0

According to this post What is a fast pythonic way to deepcopy just data from a python dict or list ? msgpack is 10 times faster than copy.deepcopy but I cannot figure out how to use it.

I tried

item2 = msgpack.unpack(msgpack.packb(item1))

In place of:

item2 = copy.deepcopy(item1)

But I get

File "msgpack/_unpacker.pyx", line 228, in msgpack._unpacker.unpack
AttributeError: 'bytes' object has no attribute 'read'

The documentation located here http://msgpack-python.readthedocs.io/en/latest/api.html is incomprehensible but that's no surprise because just about all computer documentation is incomprehensible to me.

fred russell
  • 307
  • 2
  • 11
  • If you can't follow the documentation for msgpack, I am 100% certain that trying to use it to hack a marginally faster version of deepcopy is absolutely the wrong thing. Write the simplest most straightforward code you can, and worry about perfomance later. – Paul Becotte Jan 11 '18 at 13:50
  • No thank you. My program just slowed down by a factor of 3 due to deepcopy. If I can speed it up to the way it was before then I'm doing that. – fred russell Jan 11 '18 at 13:55
  • Up to you :) There are implications to choosing serialization/deserialization over deepcopy, and its hard to say if your use case will be affected by those. THAT is why it is faster- it is not doing a lot of the stuff deepcopy is doing. Further, in the event that you really don't need the stuff deepcopy is doing, the most performant thing is almost certainly to write a simple method to copy exactly what you do need, since that will wind up doing less than msgpack or json.loads(json.dumps(x)) would do. – Paul Becotte Jan 11 '18 at 14:03

2 Answers2

1

If you look at the docs, msgpack.unpack expects a stream, not a block of bytes:

>>> help(msgpack.unpack)
Help on built-in function unpack in module msgpack._unpacker:

    unpack(...)
        unpack(stream, object_hook=None, list_hook=None, bool use_list=1, encoding=None, unicode_errors='strict', object_pairs_hook=None, ext_hook=ExtType, Py_ssize_t max_str_len=2147483647, Py_ssize_t max_bin_len=2147483647, Py_ssize_t max_array_len=2147483647, Py_ssize_t max_map_len=2147483647, Py_ssize_t max_ext_len=2147483647)

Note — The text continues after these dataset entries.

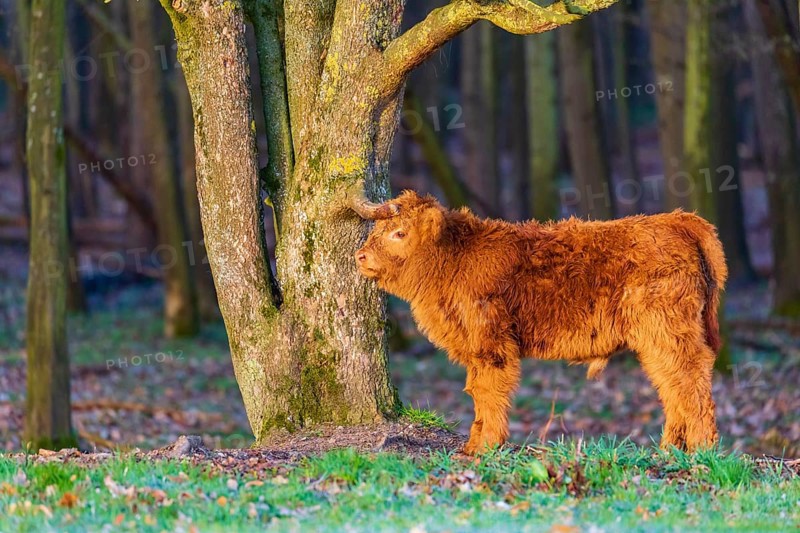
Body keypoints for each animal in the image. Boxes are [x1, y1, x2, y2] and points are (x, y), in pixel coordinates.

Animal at [351, 190, 727, 455]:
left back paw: (702, 449)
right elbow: (476, 390)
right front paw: (473, 445)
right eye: (377, 229)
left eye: (399, 233)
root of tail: (677, 220)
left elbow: (489, 390)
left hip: (668, 329)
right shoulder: (476, 346)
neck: (454, 261)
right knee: (671, 383)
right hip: (655, 339)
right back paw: (670, 450)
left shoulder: (492, 343)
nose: (360, 256)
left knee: (690, 378)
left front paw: (486, 446)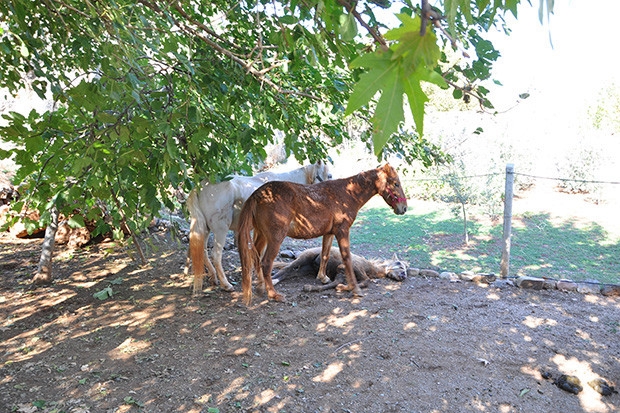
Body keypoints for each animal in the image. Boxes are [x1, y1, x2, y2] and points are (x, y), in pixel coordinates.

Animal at [186, 159, 332, 294]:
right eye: (329, 175)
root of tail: (201, 187)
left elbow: (258, 254)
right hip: (220, 230)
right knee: (216, 255)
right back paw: (226, 285)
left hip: (205, 229)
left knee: (203, 251)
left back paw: (213, 278)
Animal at [270, 246, 406, 292]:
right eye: (399, 263)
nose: (404, 275)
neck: (368, 267)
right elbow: (366, 281)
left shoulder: (340, 275)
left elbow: (336, 283)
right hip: (304, 257)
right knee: (285, 269)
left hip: (303, 270)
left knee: (288, 273)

Just as you used packb to pack the object, you should use unpackb to unpack it:

>>> item2 = msgpack.unpackb(msgpack.packb(item1))
larsks
  • 277,717
  • 41
  • 399
  • 399
  • Ok, I used `item2 = msgpack.unpackb(msgpack.packb(item1))` and no error was thrown but it seriously garbled my data and messed up my program. So I think I'm probably going to give up on msgpack. – fred russell Jan 11 '18 at 14:06
  • I tried using json `json.loads(json.dumps(object))` and although no error was thrown it broke my code. Is it supposed to be the same as copy.deepcopy? – fred russell Jan 11 '18 at 14:22
  • Actually, I've noticed that the problem stems from another list embedded within the list. Maybe `json` does not deepcopy the embedded lists – fred russell Jan 11 '18 at 14:41
  • Neither `msgpack` nor `json` should garble your data. If you're getting odd results, it would help if you could post a new question that includes a complete reproducer. That will make it easier for us to help you out. – larsks Jan 11 '18 at 18:06
  • Sorry for using sloppy language. What I meant was that msgpack turns unicode into raw strings which I cannot read. And json and msgpack do not preserve the identity of references as seen in this example `list1 = [[[1,2]], [2,3]] list2 = list1 list3 = [list1, list2] list4 = copy.deepcopy(list3) list4[0][0][0][0] = 4 list5 = json.loads(json.dumps(list3)) list5[0][0][0][0] = 4 >>> list5[0][1][0][0] = 1 >>> list4[0][1][0][0] = 4` sorry about the formatting but I do not know how to put code into comments. – fred russell Jan 12 '18 at 04:51
0

you are using packb() which returns packed bytes, so to unpack , should use unpackb()

unpacmsgpack.unpackb(msgpack.packb(item1))
Suresh
  • 5,678
  • 2
  • 24
  • 40